[Task instructions]
Reproduce the material word for word, starting at the line that contains "sudo apt-get install libgtest-dev" and ending at the end of the material, with both ends included.

======

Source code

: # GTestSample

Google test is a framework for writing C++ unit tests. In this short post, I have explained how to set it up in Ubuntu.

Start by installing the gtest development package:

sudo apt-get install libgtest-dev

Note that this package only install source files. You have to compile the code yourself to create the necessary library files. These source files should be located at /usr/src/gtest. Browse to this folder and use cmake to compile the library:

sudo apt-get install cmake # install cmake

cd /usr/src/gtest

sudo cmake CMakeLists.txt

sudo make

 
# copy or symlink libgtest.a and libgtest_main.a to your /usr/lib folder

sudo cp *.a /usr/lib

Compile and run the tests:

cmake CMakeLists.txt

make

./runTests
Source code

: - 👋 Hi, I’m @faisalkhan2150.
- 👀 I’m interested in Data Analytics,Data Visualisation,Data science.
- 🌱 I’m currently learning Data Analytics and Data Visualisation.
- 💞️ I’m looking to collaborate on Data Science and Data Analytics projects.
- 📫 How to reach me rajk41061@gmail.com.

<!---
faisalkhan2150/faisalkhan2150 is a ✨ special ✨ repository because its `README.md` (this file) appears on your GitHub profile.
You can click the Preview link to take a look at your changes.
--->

======

[Result]
sudo apt-get install libgtest-dev

Note that this package only install source files. You have to compile the code yourself to create the necessary library files. These source files should be located at /usr/src/gtest. Browse to this folder and use cmake to compile the library:

sudo apt-get install cmake # install cmake

cd /usr/src/gtest

sudo cmake CMakeLists.txt

sudo make

 
# copy or symlink libgtest.a and libgtest_main.a to your /usr/lib folder

sudo cp *.a /usr/lib

Compile and run the tests:

cmake CMakeLists.txt

make

./runTests
Source code

: - 👋 Hi, I’m @faisalkhan2150.
- 👀 I’m interested in Data Analytics,Data Visualisation,Data science.
- 🌱 I’m currently learning Data Analytics and Data Visualisation.
- 💞️ I’m looking to collaborate on Data Science and Data Analytics projects.
- 📫 How to reach me rajk41061@gmail.com.

<!---
faisalkhan2150/faisalkhan2150 is a ✨ special ✨ repository because its `README.md` (this file) appears on your GitHub profile.
You can click the Preview link to take a look at your changes.
--->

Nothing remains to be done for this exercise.